Ranks cautioned against putting too much emphasis on leaning on the cloud for data science. He described cloud as the foundation on the bottom of a pyramid, with software in the middle and data on top.
“Cloud is not enough,” he said. “Cloud is not a strategy. Cloud is not a destination. Cloud is not an objective. Cloud is a tool, and it’s one tool among many to achieve the outcomes that your agency is trying to get after. We find that if all we do is adopt cloud, if we don’t modernize software, all we get is the same old software in somebody else’s data center. If we modernize software processes but don’t tackle the data … we find that bad data becomes a huge boat anchor or that all those modernized software applications have to drive around. It’s hard to do good analytics with bad data. It’s hard to do good AI.”
Beach agreed. He said cloud is “100%” part of USPTO’s data strategy, but so is recognition of people’s roles and responsibilities.
“We’re looking at not just governance behavior as a compliance exercise, but talking about people, process and technology,” he said. “We’re not just going to tech our way out of a situation. Cloud is just a foundational step. It’s also important to understand the recognition of roles and responsibilities around data stewards, data custodians.”
This includes helping ensure that people can find the data they need, as well as denying access to people who do not need that data.
Nick Marinos, director of cybersecurity and data protection at the Government Accountability Office, said understanding your data is a key step in ensuring data protection and security.

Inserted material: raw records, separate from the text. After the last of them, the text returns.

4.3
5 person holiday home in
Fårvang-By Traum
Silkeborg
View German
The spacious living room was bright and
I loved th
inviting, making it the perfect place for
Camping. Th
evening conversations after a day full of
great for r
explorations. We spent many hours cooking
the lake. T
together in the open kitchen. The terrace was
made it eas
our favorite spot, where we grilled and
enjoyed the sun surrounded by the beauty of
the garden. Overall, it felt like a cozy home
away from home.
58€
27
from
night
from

“Thinking upfront about what data do we actually have, and what do we use the data for are really the most important piece questions to ask from a security or privacy perspective,” he said. “Ultimately, having an awareness of the full inventory within the federal agencies is really all the way that you can even start to approach protecting the enterprise as a whole.”
Marinos said data protection audits at government agencies often start with looking at the agency’s mission and its flow of data.
“Only from there can we as auditors — and the agency itself — have a strong awareness of how many touch points there are on these data pieces,” he said. “From a best practice perspective, that’s one of the first steps.”